**Input for this task:**
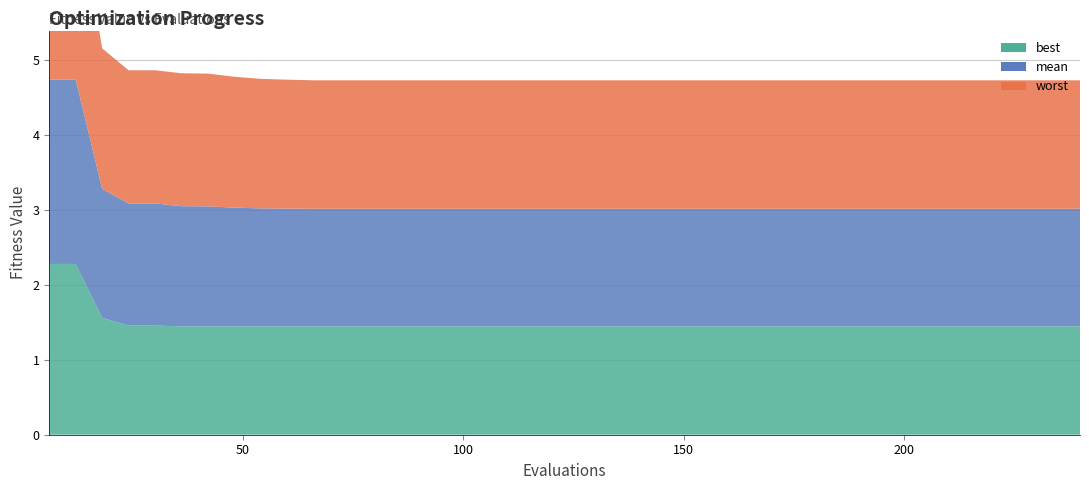

Reading left to right, transcribe all the data shown in this chart.

best: 6=2.3	12=2.3	18=1.6	24=1.5	30=1.5	36=1.4	42=1.4	48=1.4	54=1.4	60=1.4	66=1.4	72=1.4	78=1.4	84=1.4	90=1.4	96=1.4	102=1.4	108=1.4	114=1.4	120=1.4	126=1.4	132=1.4	138=1.4	144=1.4	150=1.4	156=1.4	162=1.4	168=1.4	174=1.4	180=1.4	186=1.4	192=1.4	198=1.4	204=1.4	210=1.4	216=1.4	222=1.4	228=1.4	234=1.4	240=1.4
mean: 6=2.5	12=2.5	18=1.7	24=1.6	30=1.6	36=1.6	42=1.6	48=1.6	54=1.6	60=1.6	66=1.6	72=1.6	78=1.6	84=1.6	90=1.6	96=1.6	102=1.6	108=1.6	114=1.6	120=1.6	126=1.6	132=1.6	138=1.6	144=1.6	150=1.6	156=1.6	162=1.6	168=1.6	174=1.6	180=1.6	186=1.6	192=1.6	198=1.6	204=1.6	210=1.6	216=1.6	222=1.6	228=1.6	234=1.6	240=1.6
worst: 6=2.6	12=2.6	18=1.9	24=1.8	30=1.8	36=1.8	42=1.8	48=1.7	54=1.7	60=1.7	66=1.7	72=1.7	78=1.7	84=1.7	90=1.7	96=1.7	102=1.7	108=1.7	114=1.7	120=1.7	126=1.7	132=1.7	138=1.7	144=1.7	150=1.7	156=1.7	162=1.7	168=1.7	174=1.7	180=1.7	186=1.7	192=1.7	198=1.7	204=1.7	210=1.7	216=1.7	222=1.7	228=1.7	234=1.7	240=1.7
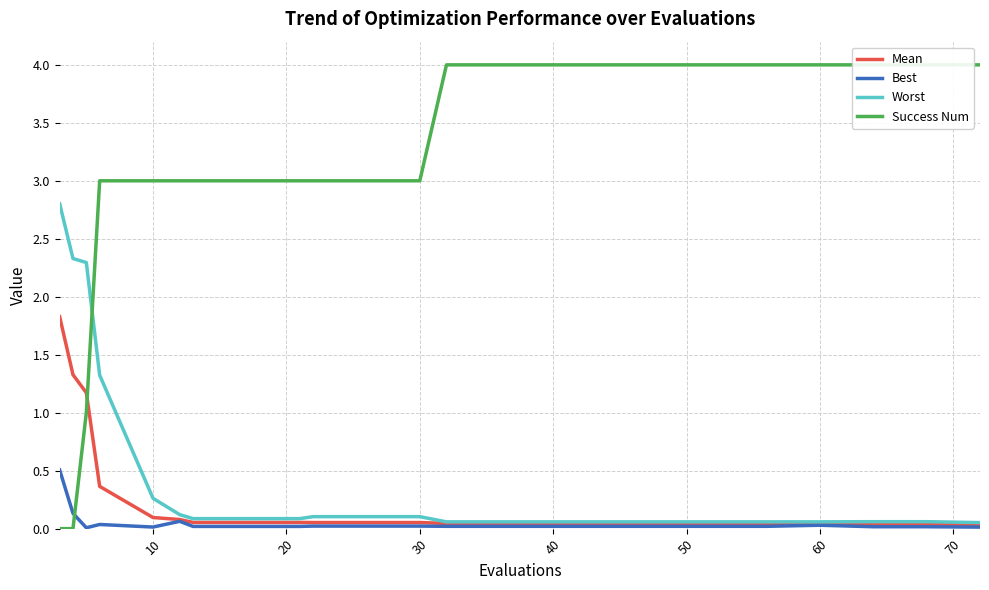

The value of Best at 40 is 0.0. True or false?

True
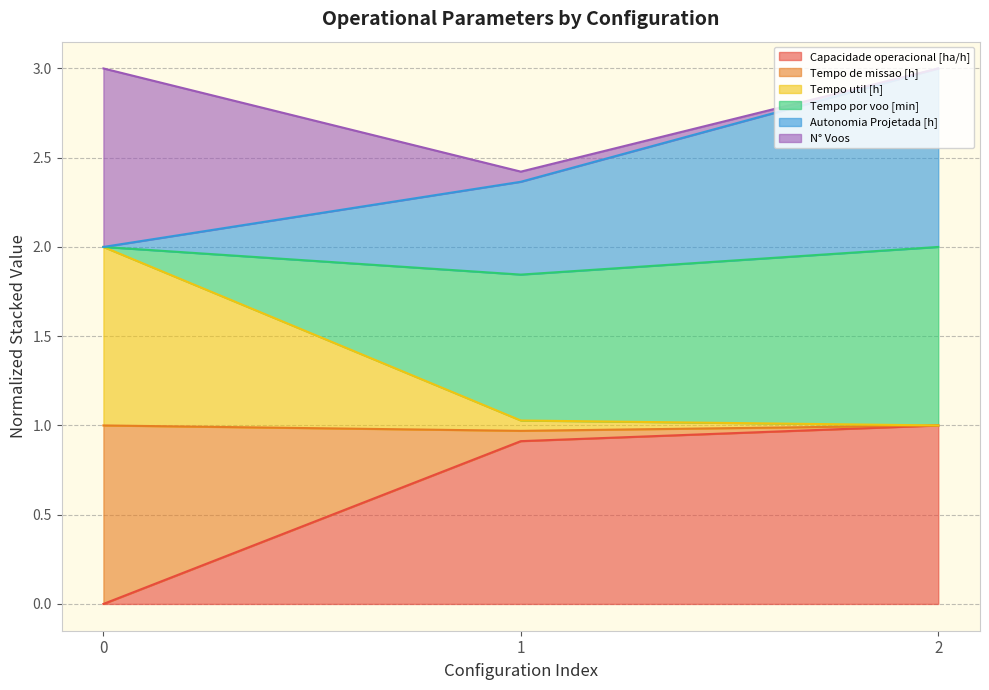

Rank the categories by Capacidade operacional [ha/h] value from lowest to highest.

0, 1, 2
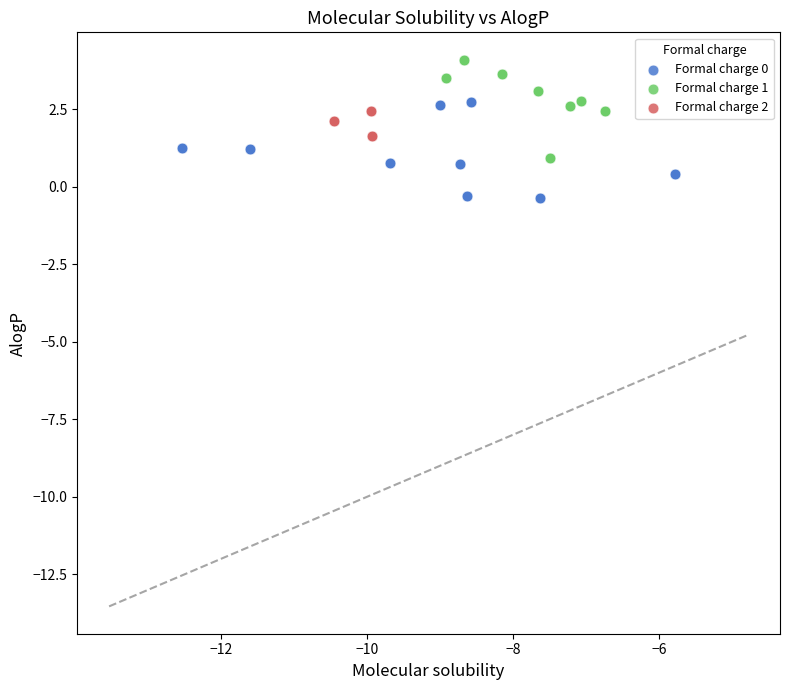

Which series reaches the maximum Y coordinate?

Formal charge 1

**Aim of the exercise:**
Reproduce all of the material above word for word, keeping every line in order but leaving out the pictures.

**Answer box:**
Reading left to right, transcribe all the data shown in this chart.

best: 6=2.3	12=2.3	18=1.6	24=1.5	30=1.5	36=1.4	42=1.4	48=1.4	54=1.4	60=1.4	66=1.4	72=1.4	78=1.4	84=1.4	90=1.4	96=1.4	102=1.4	108=1.4	114=1.4	120=1.4	126=1.4	132=1.4	138=1.4	144=1.4	150=1.4	156=1.4	162=1.4	168=1.4	174=1.4	180=1.4	186=1.4	192=1.4	198=1.4	204=1.4	210=1.4	216=1.4	222=1.4	228=1.4	234=1.4	240=1.4
mean: 6=2.5	12=2.5	18=1.7	24=1.6	30=1.6	36=1.6	42=1.6	48=1.6	54=1.6	60=1.6	66=1.6	72=1.6	78=1.6	84=1.6	90=1.6	96=1.6	102=1.6	108=1.6	114=1.6	120=1.6	126=1.6	132=1.6	138=1.6	144=1.6	150=1.6	156=1.6	162=1.6	168=1.6	174=1.6	180=1.6	186=1.6	192=1.6	198=1.6	204=1.6	210=1.6	216=1.6	222=1.6	228=1.6	234=1.6	240=1.6
worst: 6=2.6	12=2.6	18=1.9	24=1.8	30=1.8	36=1.8	42=1.8	48=1.7	54=1.7	60=1.7	66=1.7	72=1.7	78=1.7	84=1.7	90=1.7	96=1.7	102=1.7	108=1.7	114=1.7	120=1.7	126=1.7	132=1.7	138=1.7	144=1.7	150=1.7	156=1.7	162=1.7	168=1.7	174=1.7	180=1.7	186=1.7	192=1.7	198=1.7	204=1.7	210=1.7	216=1.7	222=1.7	228=1.7	234=1.7	240=1.7

The value of Best at 40 is 0.0. True or false?

True

Rank the categories by Capacidade operacional [ha/h] value from lowest to highest.

0, 1, 2

Which series reaches the maximum Y coordinate?

Formal charge 1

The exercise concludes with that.